EXCERPTED PASSAGE –
# # # # #

Overview of Parameters

The behavior of the SeCo algorithm can be controlled in a fine-grained manner via a large number of parameters. Values for these parameters may be provided as constructor arguments to the class mlrl.seco.SeCo as shown in the section Using the Python API. They can also be used to configure the algorithm when using the Using the Command Line API.

All of the parameters that are mentioned below are optional. If not specified manually, default settings that work well in most of the cases are used. In the following, an overview of all available parameters, as well as their default values, is provided.

Data Format

The following parameters allow to specify the preferred format for representing the training data. Depending on the characteristics of a dataset, these parameters may help to reduce the memory footprint of the algorithm or the time it needs for training.

  • feature_format (Default value = 'auto')

    • 'auto' The most suitable format for representation of the feature matrix is chosen automatically by estimating which representation requires less memory.

    • 'dense' Enforces that the feature matrix is stored using a dense format.

# # # # #

DATA EXTRACTS –
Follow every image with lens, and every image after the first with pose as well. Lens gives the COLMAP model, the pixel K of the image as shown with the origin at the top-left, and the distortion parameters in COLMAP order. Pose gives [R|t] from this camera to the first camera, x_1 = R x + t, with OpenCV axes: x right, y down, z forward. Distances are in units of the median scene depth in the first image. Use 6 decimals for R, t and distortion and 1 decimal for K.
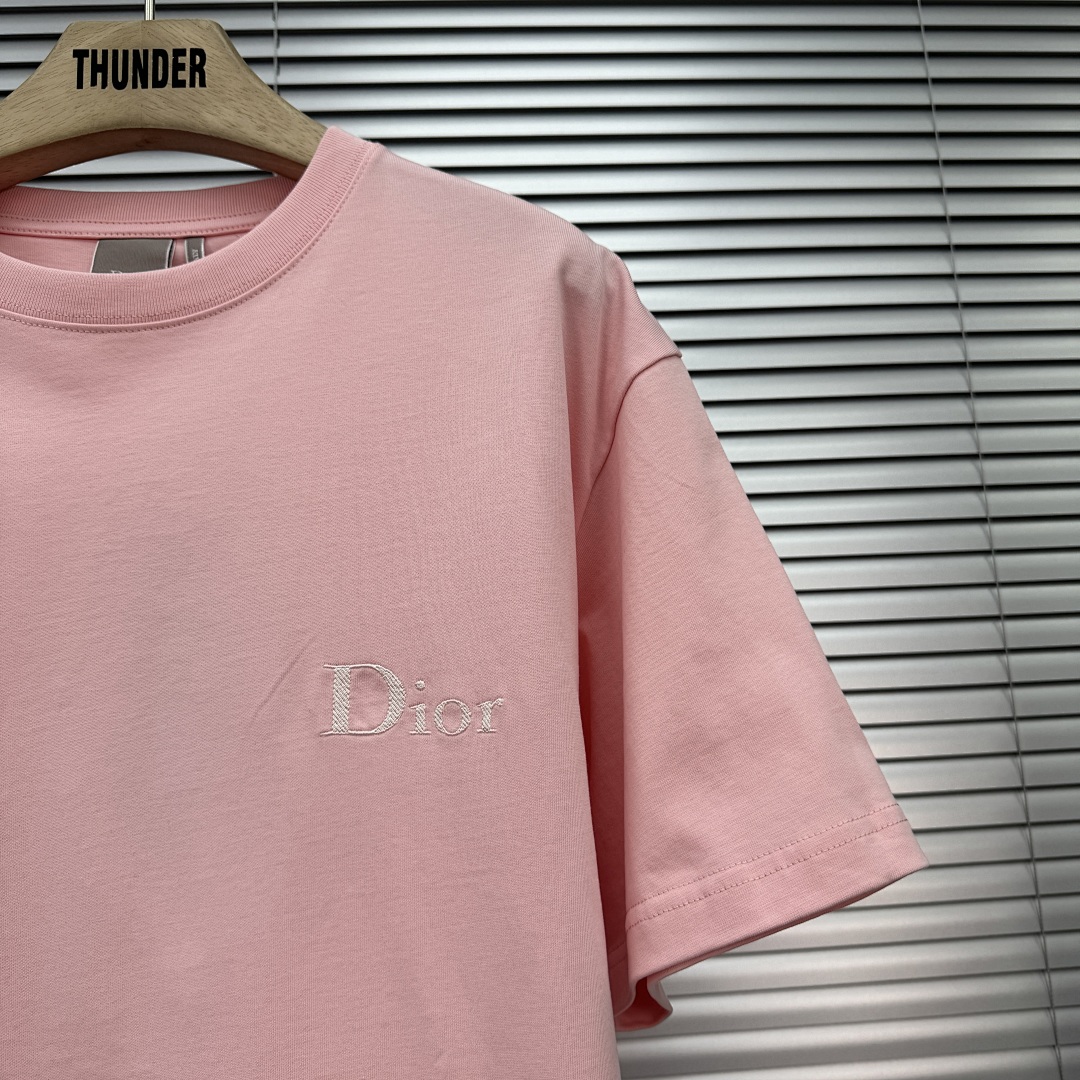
lens RADIAL K [[954.4, 0, 518.5], [0, 954.4, 540.9], [0, 0, 1]] dist [0.001214, -0.020272]
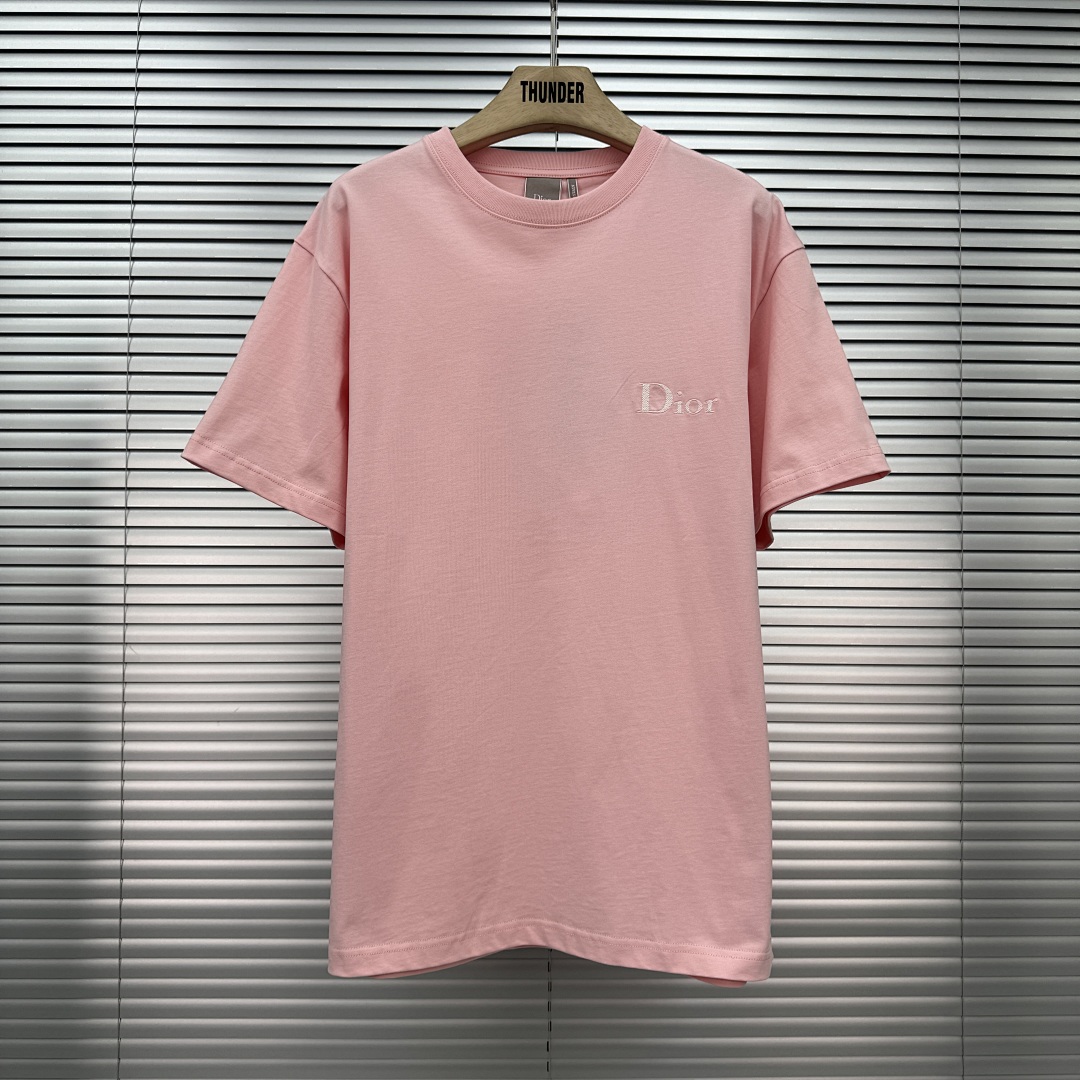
lens RADIAL K [[988.7, 0, 540.0], [0, 988.7, 540.0], [0, 0, 1]] dist [0.105268, -0.211149]
pose [[0.997756, 0.052214, -0.041923, -0.284547], [-0.045317, 0.987449, 0.151299, 0.135448], [0.049296, -0.149059, 0.987599, -1.294508]]
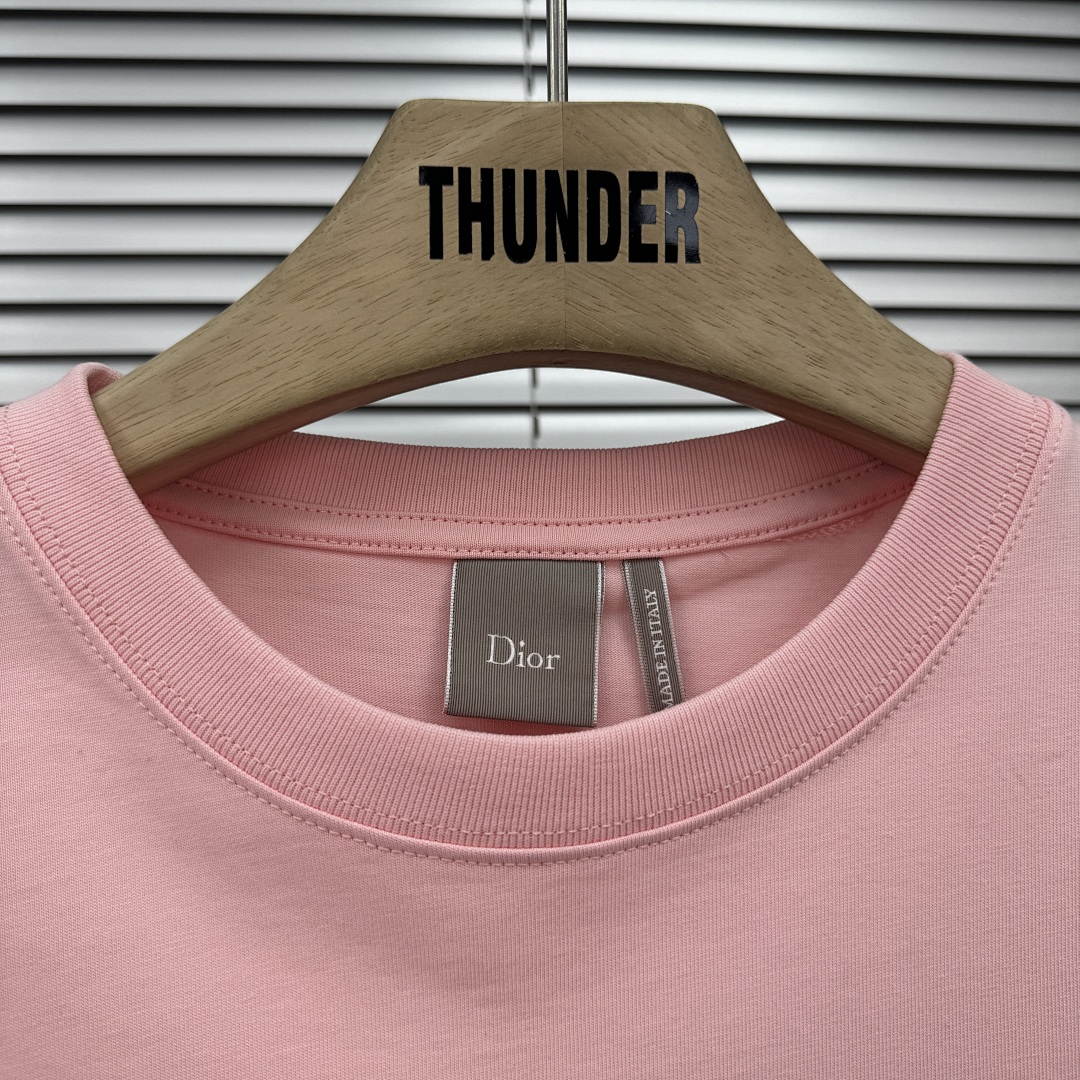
lens RADIAL K [[988.7, 0, 540.0], [0, 988.7, 540.0], [0, 0, 1]] dist [0.105268, -0.211149]
pose [[0.999057, 0.032482, 0.028811, -0.420085], [-0.035752, 0.991957, 0.121422, -0.399446], [-0.024636, -0.122337, 0.992183, 0.496024]]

# # # # #

TASKS FOR THIS EXERCISE –
a. In the overview of SeCo parameters, what is the default value of feature_format?
b. Continue the overview of SeCo parameters from its last line.

ANSWERS PER TASK –
a. 'auto'

b.
    • 'sparse' Enforces that the feature matrix is stored using a sparse format. Using a sparse format may reduce the memory footprint and/or speed up the training process on some data sets.

  • label_format (Default value = 'auto')

    • 'auto' The most suitable format for representation of the label matrix is chosen automatically by estimating which representation requires less memory.

    • 'dense' Enforces that the label matrix is stored using a dense format.

    • 'sparse' Enforces that the label matrix is stored using a sparse format. Using a sparse format may reduce the memory footprint on some data sets.

  • prediction_format (Default value = 'auto')

    • 'auto' The most suitable format for the representation of predictions is chosen automatically based on the sparsity of the ground truth labels supplied for training.

    • 'dense' Enforces that predictions are stored using a dense format.

    • 'sparse' Enforces that predictions are stored using a sparse format, if supported. Using a sparse format may reduce the memory footprint on some data sets.

Algorithmic Parameters

The following parameters may be used to control the behavior of the algorithm. They should be carefully adjusted to the machine learning task one aims to solve in order to achieve optimal results in terms of training efficiency and predictive performance.

Heuristics

  • heuristic (Default value = 'f-measure')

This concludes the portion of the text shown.